Affermazione che viene ripetuta anche dal procuratore aggiunto, Michele Prestipino. Due grandi affari della mafie, due drammi economici e sociali per tanti versi analoghi: dipendenze, famiglie sfasciate, attività imprenditoriali allo sbando. Tutto per quelle infernali macchinette o per quei video dove scorrono quote e puntate di eventi sportivi veri o virtuali. Tra luci e colori accattivanti. 


Certo l’inchiesta di ieri ha scoperchiato un affare illecito, scommesse illegali, come il mondo dell’azzardo ufficiale si è subito affrettato a sottolineare, ripetendo ancora una volta come un 'mantra', che la legalizzazione avrebbe tenuto 'fuori' gli affari mafiosi. Ma come ci ha ripetuto più volte il procuratore di Reggio Calabria, Federico Cafiero de Raho, «il gioco legale non tiene affatto fuori la criminalità organizzata, anzi la grande crescita del settore la sta favorendo».


Anche per questo è decisamente preoccupante la notizia, rivelata ieri da 'Avvenire', dell’arrivo di altre 50mila slot, una crescita favorita da un provvedimento della Legge di stabilità che, invece, prometteva di ridurle. Una norma mal congegnata (o, magari, studiata proprio per portare a quel risultato) e, comunque, come minimo imprevidente. In realtà un incentivo a sperperare di più. Come denunciato ieri anche dalla presidente della Commissione Antimafia, Rosy Bindi. Tutto questo avviene alla fine del 2015 nel quale la spesa degli italiani nell’azzardo è risalita a 88 miliardi dopo il calo degli ultimi due anni. Spesa drammatica, che si porta via soldi e vite, ma legale, anche se non poche volte in mano ai clan.


L’organizzazione scoperta dall’operazione di ieri incassava, illegalmente, 11,5 milioni al giorno, 4,2 miliardi l’anno. Un solo gruppo industrial/criminale gestiva più della metà di quello che incamera lo Stato ogni anno con le tasse (ancora troppo basse…) sull’azzardo. Uno solo. E ormai sono decine le inchieste sugli affari delle mafie nell’azzardo illegale e legale. Lo stesso imprenditore arrestato ieri, Luigi Tancredi, era già finito in altre quattro inchieste, che riguardavano scommesse ma anche slot e sale bingo. Tutto legale. Personaggio ben noto, interno al sistema. Imprenditore, non mafioso, ma che - secondo l’accusa andava a cercare camorra e ’ndrangheta, non le aspettava, per avere protezioni, vantaggi, privilegi. Si rivolgeva, secondo gli inquirenti, a boss del livello di Michele Zagaria, Antonio Iovine, Francesco Schiavone, Nicola Femia oggi interessatissimi soprattutto all’azzardo on line che garantisce guadagni sempre superiori alle perdite e che non a caso è quello in maggiore crescita, anche nello scorso anno. 

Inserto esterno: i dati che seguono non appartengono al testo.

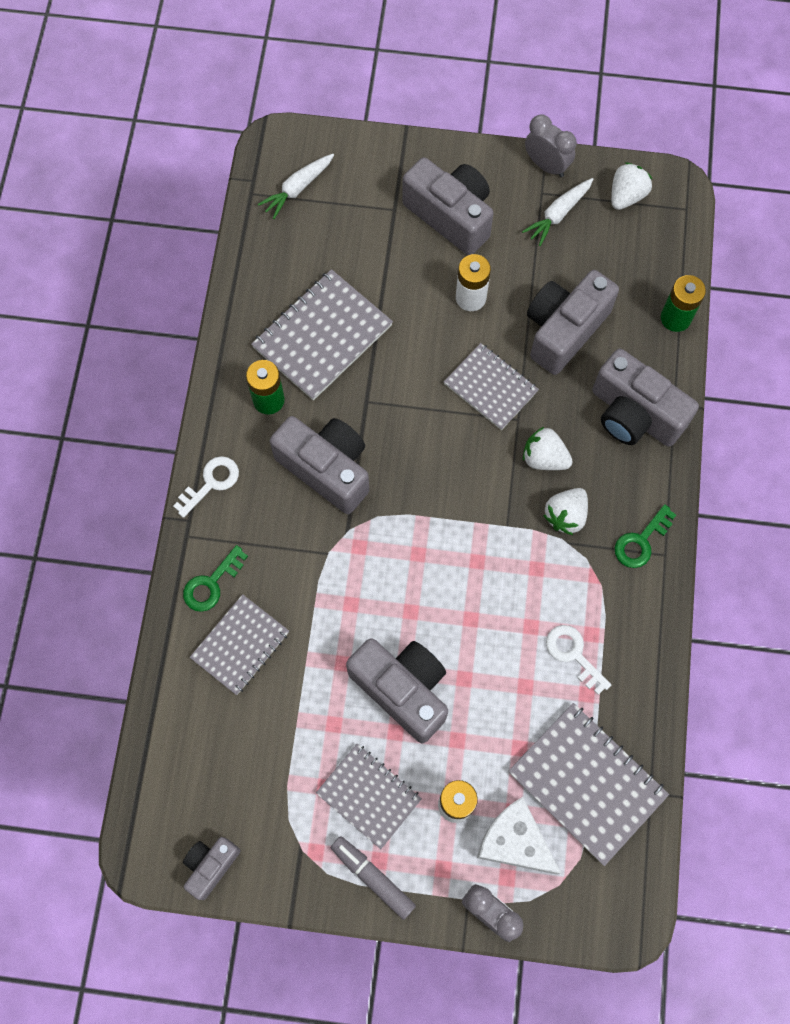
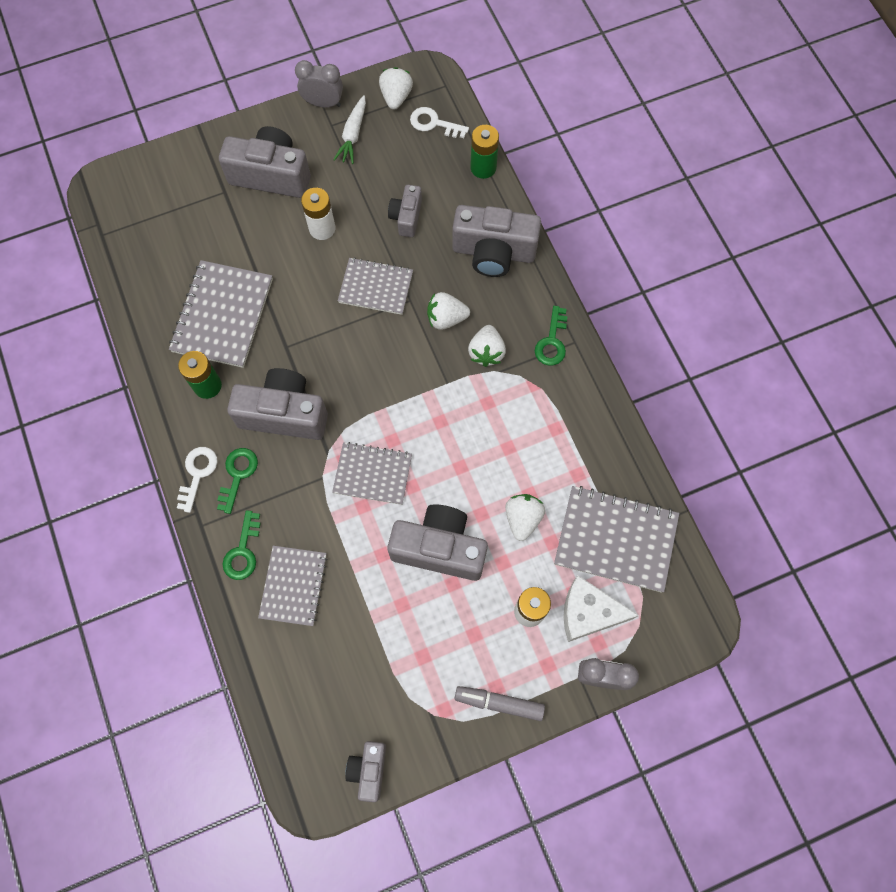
camera: 30 degrees left, 0 degrees up
(248, 505) = (238, 475): none -> green key
(297, 189) = (138, 213): white carrot -> none
(368, 796) = (460, 643): grey notebook -> grey notebook (372, 474)
(503, 707) = (522, 518): none -> white strawberry
(564, 330) = (406, 217): grey camera -> grey camera, size x0.55
(573, 654) = (551, 451): white key -> white key (434, 123)

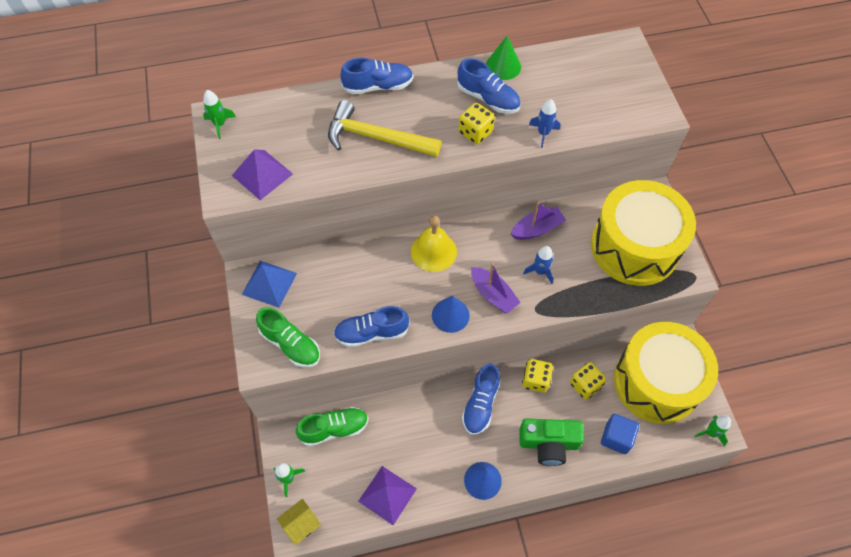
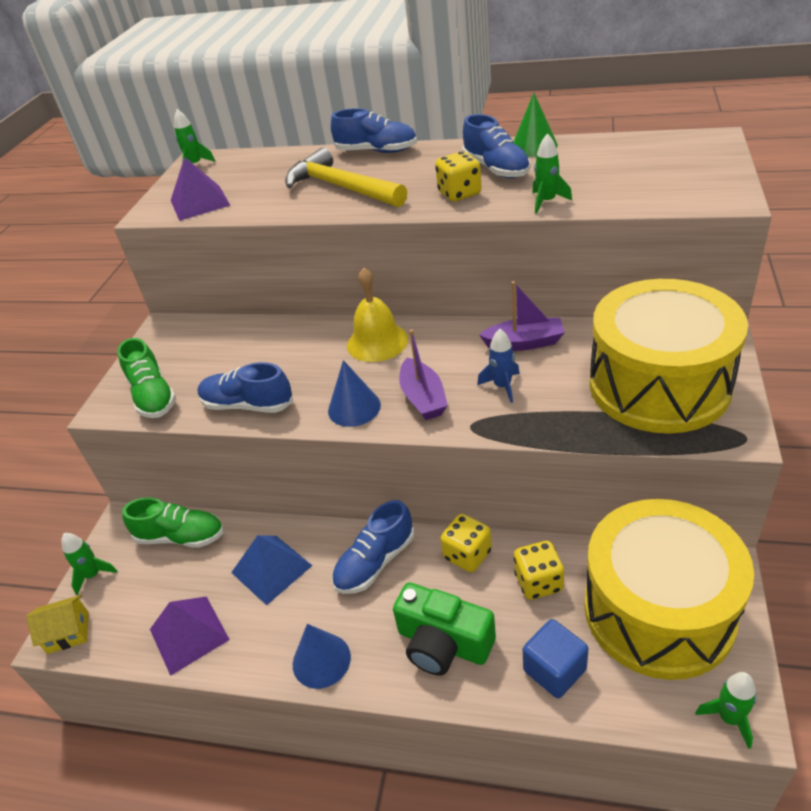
camera: 30 degrees right, 20 degrees down
(269, 283) = (177, 338): blue pyramid -> blue pyramid (271, 569)
(543, 133) = (546, 202): blue rocket -> green rocket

Camorra e ’ndrangheta insieme, a conferma di quel 'patto scellerato' per gestire il 'grande affare' denunciato da varie procure. I clan fanno affari e, ancora una volta, dimostrano di saper interpretare le esigenze e le richieste della gente, in particolare quelle economiche. E a loro modo danno risposte. Così alla grande richiesta di 'gioco', drogata dalla scriteriate scelte di tutti gli ultimi governi, le mafie rispondono aumentando l’offerta, legale e illegale dell’azzardo, tutt’altro che eliminata dalla legalizzazione. 


Anche perché molti giocatori non fanno differenza, a loro basta 'giocare' con l’illusione di vincere. E gli imprenditori legati ai clan sono bravissimi a farlo credere. Per questo è assolutamente da scongiurare un ulteriore aumento delle possibilità di 'gioco'. Il governo trovi un modo per bloccare le nuove 50mila slot, dimostrando che intende rispettare l’impegno a diminuirle. Papa Francesco due giorni fa ha definito l’azzardo «una piaga sociale».


Una piaga che riempie le casse della mafie e degli imprenditori collusi. Non devono essere solo i pur bravi magistrati a scoprire e bloccare questi affari, perché quando si arriva ala sbarra spesso il danno è ormai fatto. Gravissimo, sulla pelle di tanta gente. Vanno, dunque, aumentati e migliorati i controlli e date più armi a investigatori e procure. E, soprattutto, va davvero ridotta e bonificata la sconfinata palude dell’azzardo. Ma per davvero e non appena un poco. È così che potrà essere tolta l’acqua ai caimani delle mafie e non soltanto a loro.